Femmes des quartiers: l’égalité en marche

Femmes des quartiers: l’égalité en marche

Après les états généraux des femmes des quartiers tenus en 2001, qui a débouché sur un livre blanc, les états généraux
nationaux de janvier 2002, à La Sorbonne, ont débouché sur un manifeste. Sur cette base, la Fédération Nationale des Maisons des Potes, qui rassemble plusieurs centaines d’associations de quartiers en France, lançait la pétition: «Ni putes, ni soumises» (plus de 8000 signatures aujourd’hui). Entre-temps, des femmes s’en sont emparé pour organiser des mobilisations dans leurs quartiers. Le 8 mars, la Marche des femmes contre le ghetto et pour l’égalité, issu de ce mouvement, arrivait à Paris. Nous reproduisons ici l’interview de Fadéla Amara, présidente de la Fédération nationale des Maisons des potes, réalisé en novembre 2002 par UNSA Magazine1.

Quand a été créée la Fédération nationale des Maisons des potes et dans quel but?

La Fédération des Maisons des potes a été créée en 1988 pour faire émerger sur le terrain des actions pour que les citoyens des quartiers soient actifs et non plus passifs (…). Ce travail a permis à la Fédération de faire le constat que le statut des femmes et des jeunes filles des quartiers est en régression; elles sont de plus en plus victimes de violences psychologiques, physiques, sexuelles; elles subissent les pressions de l’entourage familial et dans leur vie de tous les jours. Certains quartiers fonctionnent en vase clos repliés sur des formes d’organisations sociales traditionnelles fondées sur le patriarcat et le machisme dans lesquelles les jeunes filles n’ont qu’une place marginalisée où leurs droits les plus élémentaires sont bafoués. Le but de la Fédération des Maison des potes c’est de changer la donne, c’est de restaurer et de faire respecter les droits fondamentaux des femmes des quartiers et leur donner les outils nécessaires à un processus d’émancipation qui les affirmera en tant que citoyennes.

Comment travaillez-vous et avec qui?

La Fédération regroupe près de 300 associations de quartiers réparties sur tout le territoire. Elle est un relais visant à donner les moyens à ces associations pour mener à bien leurs actions de proximité. La Fédération se veut un point de repère sur le terrain pour opposer à la violence un autre mode de relation sociale basée sur le respect et pour redonner la parole à ceux qui vivent et agissent dans les quartiers.

Quel bilan tirez-vous de votre action aujourd’hui?
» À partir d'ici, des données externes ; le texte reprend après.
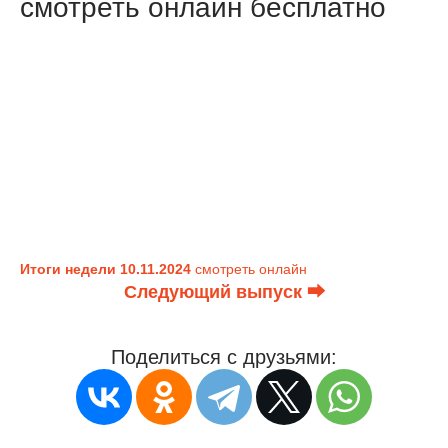
смотреть онлайн бесплатно
Итоги недели 10.11.2024
смотреть онлайн
Следующий выпуск ⮕
Поделиться с друзьями: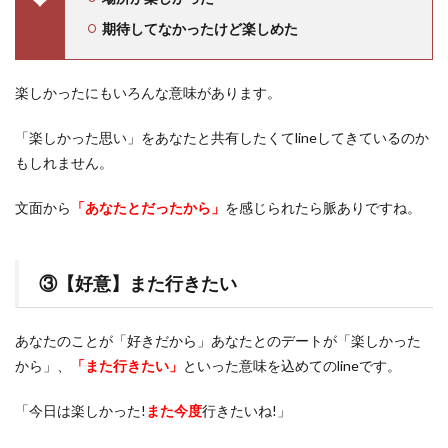
期待してなかったけど楽しめた
楽しかったにもいろんな意味があります。
「楽しかった思い」をあなたと共有したくてlineしてきているのか
もしれません。
文面から
「あなたとだったから」
を感じられたら脈ありですね。
③【好意】また行きたい
あなたのことが「好きだから」あなたとのデートが「楽しかった
から」、
「また行きたい」
といった意味を込めてのlineです。
「今日は楽しかった!
また
今度
行きたいね!」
Nous sommes assez fières du chemin parcouru même si la lutte continue et que beaucoup de travail reste à faire. L’année dernière, nous avons créé des commissions de femmes de quartier qui ont pour mission d’accueillir, d’écouter, d’informer, d’orienter les femmes et les jeunes filles qui rencontrent des difficultés.


Ensuite nous avons organisé les Etats Généraux locaux des femmes des quartiers qui se sont tenus tout au long de l’année 2001 afin de faire émerger les revendications de ces femmes. Un questionnaire a été réalisé pour recenser toutes les demandes et constatations portant sur la violence, mais aussi la religion, l’accès à l’emploi, la sexualité. Tout ce travail a été capitalisé dans le livre blanc des femmes des quartiers qui illustre bien, grâce à des témoignages, la réalité dans laquelle vivent ces femmes.


Ce livre blanc a été le support des Etats généraux nationaux qui se sont déroulés les 26 et 27 janvier 2002 à la Sorbonne et qui ont réuni plus de 250 femmes toutes issues des quartiers de France autour de 4 thèmes: la violence, la formation, le poids des traditions, la sexualité avec en fil rouge, les discriminations.


Suite à ces Etats généraux, nous avons publié un manifeste des femmes des quartiers qui reprend des propositions concrètes pour faire avancer la cause des femmes des quartiers et nous avons lancé la pétition «ni putes, ni soumises».

«Ni putes, ni soumises» n’est-ce pas provocateur?

«Ni putes» c’est pour répondre à l’intérieur des quartiers aux mecs qui prétendent que les femmes libérées sont toutes des putes,


«Ni soumises» c’est pour casser l’idée à l’extérieur du quartier que nous sommes soumises et que nous ne savons pas nous battre.


La situation des femmes dans les quartiers en 2002 est inacceptable dans une république laïque, alors qu’importe le choc des mots.

Et maintenant quels sont vos projets?

Nous allons continuer le combat sur le terrain en développant des partenariats, en créant des comités de vigilance qui devront réagir, proposer mais aussi intervenir en cas de menace, en favorisant le développement des commissions «femmes des quartiers». Et puis, nous allons organiser une marche qui aboutira le 8 mars prochain: Marche des femmes contre le ghetto et pour l’égalité.